We have Ashfield Medical Centre in Beanfield as our doctor's surgery. We used to use a surgery in Netherfield, but the receptionists there were not exactly careful with our privacy, particularly when we were waiting at the reception desk, so we moved to the new surgery. I went to collect the prescriptions early this morning and then went to the Cox and Robinson pharmacy which is next door to have these made up. I had to wait around 10 minutes for this and then the pharmacist came out with the made-up medications and said he wanted to speak to me in the consultation area.
I am used to having my medications reviewed regularly. Usually this is done by my doctor, but I presume they are now farming out this to local pharmacists. When you have repeat medications, and for long-term health conditions such as a heart condition, which I have it is very important that these drugs are reviewed regularly so as to ensure correct administration and that they are working effectively. Also, with the current economic climate, the N.H.S. will be making sure that there is no unnecessary waste.
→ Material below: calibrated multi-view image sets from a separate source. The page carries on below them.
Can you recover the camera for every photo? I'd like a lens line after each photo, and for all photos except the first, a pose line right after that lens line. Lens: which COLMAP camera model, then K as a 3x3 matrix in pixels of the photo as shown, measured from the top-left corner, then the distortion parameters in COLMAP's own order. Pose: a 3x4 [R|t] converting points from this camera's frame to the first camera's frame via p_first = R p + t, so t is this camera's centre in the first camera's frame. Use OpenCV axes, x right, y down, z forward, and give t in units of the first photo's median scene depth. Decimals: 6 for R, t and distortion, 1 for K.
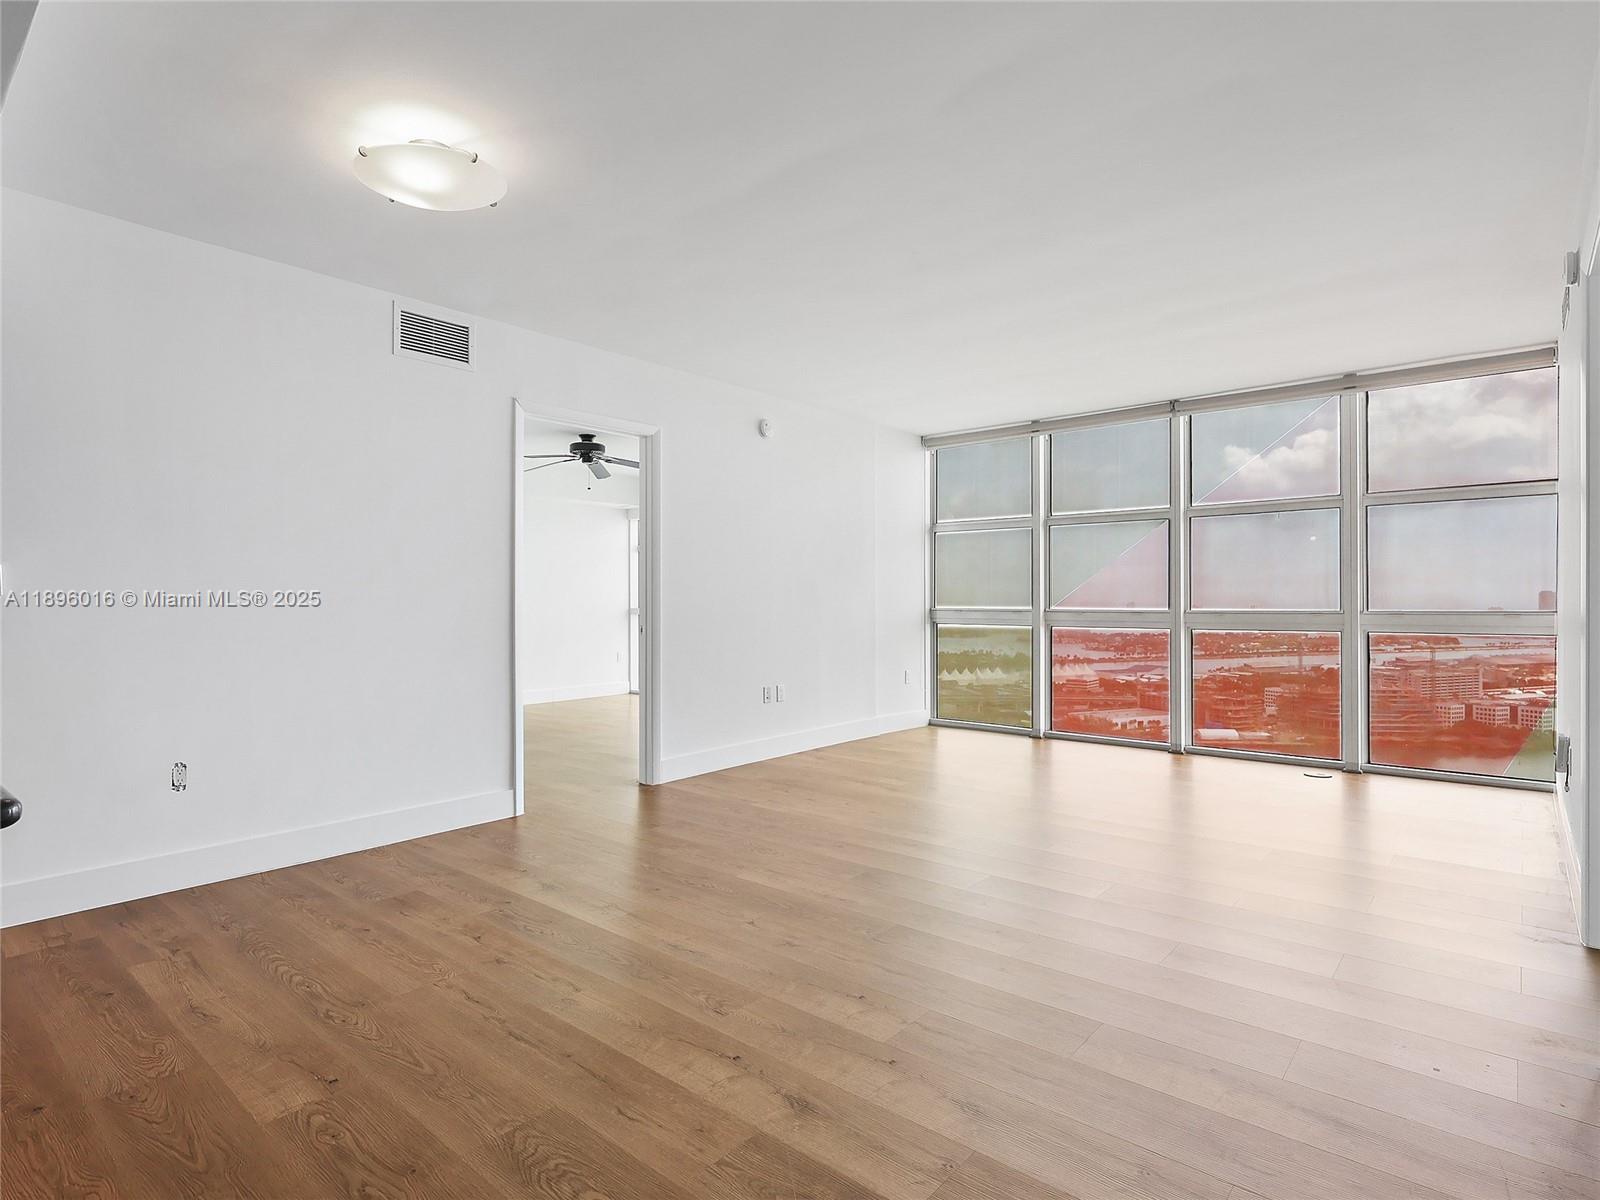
lens RADIAL K [[831.0, 0, 800.0], [0, 831.0, 600.0], [0, 0, 1]] dist [-0.000644, 0.000619]
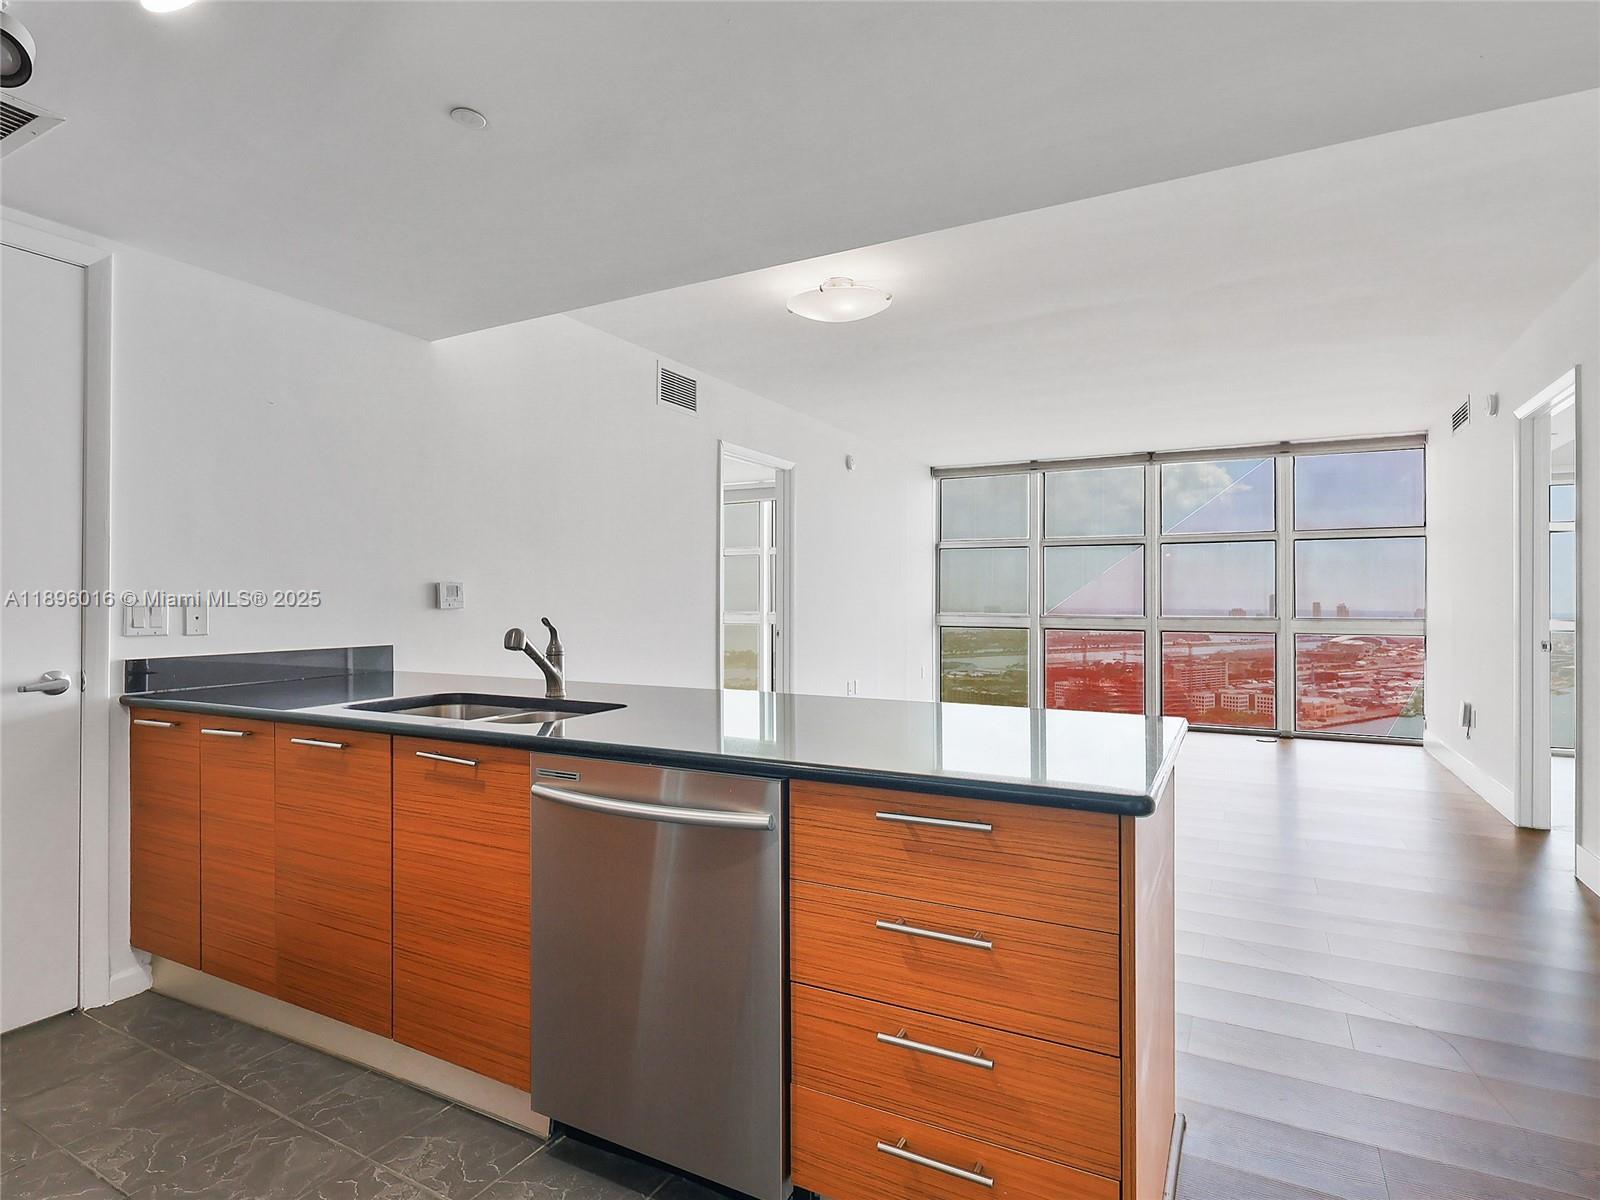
lens RADIAL K [[833.3, 0, 800.0], [0, 833.3, 600.0], [0, 0, 1]] dist [0.007214, 0.000244]
pose [[0.977255, 0.004957, 0.212011, -0.311261], [-0.005050, 0.999987, -0.000104, -0.009132], [-0.212009, -0.000969, 0.977267, -0.124894]]
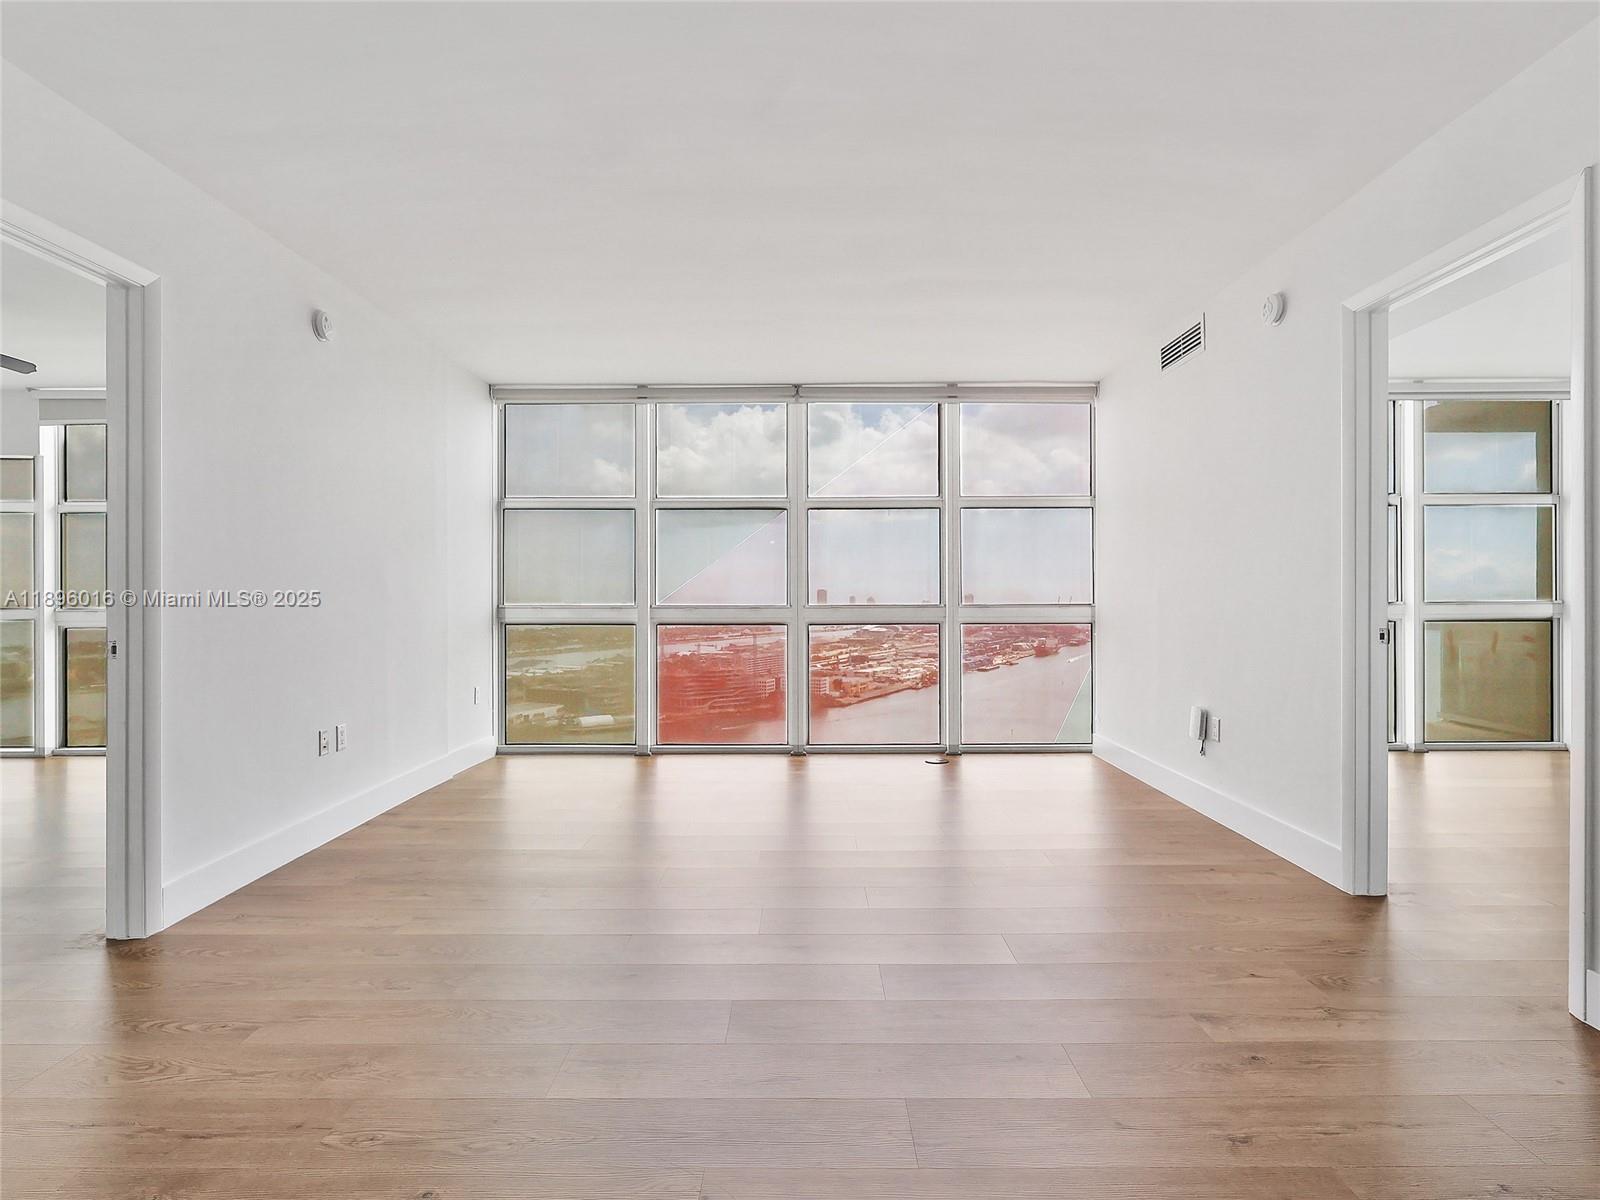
lens RADIAL K [[842.1, 0, 792.7], [0, 842.1, 598.3], [0, 0, 1]] dist [-0.001013, 0.000398]
pose [[0.767252, -0.002476, 0.641341, -0.153825], [0.000761, 0.999995, 0.002951, 0.001093], [-0.641345, -0.001776, 0.767250, 0.235264]]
When I worked as a Support Worker for the Learning Disability Service of the Bedfordshire and Luton N.H.S. Trust I was a keyworker and linkworker for some of the clients in my care, and part of the job was to review their medication. We had to find out if medications they were on would interact and to keep a sharp eye out for any side-effects. We used a standard N.H.S. book called the B.N.F. (British National Formulary) which lists virtually every known prescription drug in use by the N.H.S. as well as alerting professionals such as doctors, carers etc as to the side-effects of these drugs. There is also an on-line version, which you have to register with before you can use, so of you want to find out accurate information about a particular drug, I can recommend it. I have done several drugs administration courses as part of my former job, and also know how to handle and administer medications, including recording of what has been given and when, which is extremely important.
The pharmacist at the chemist went through all my medications with me, asking me what time I took them, and did I know what they did. In all cases I know exactly what they are for, partly as a result of research on the B.N.F. website and partly from asking the professionals I have appointments with as I always ask whenever my medications are changed, including when the dosage is increased or decreased. All dealt with in an extremly professional manner and makes me confident that I'm being dealt with properly. Any information deemed important would be passed on to the surgery.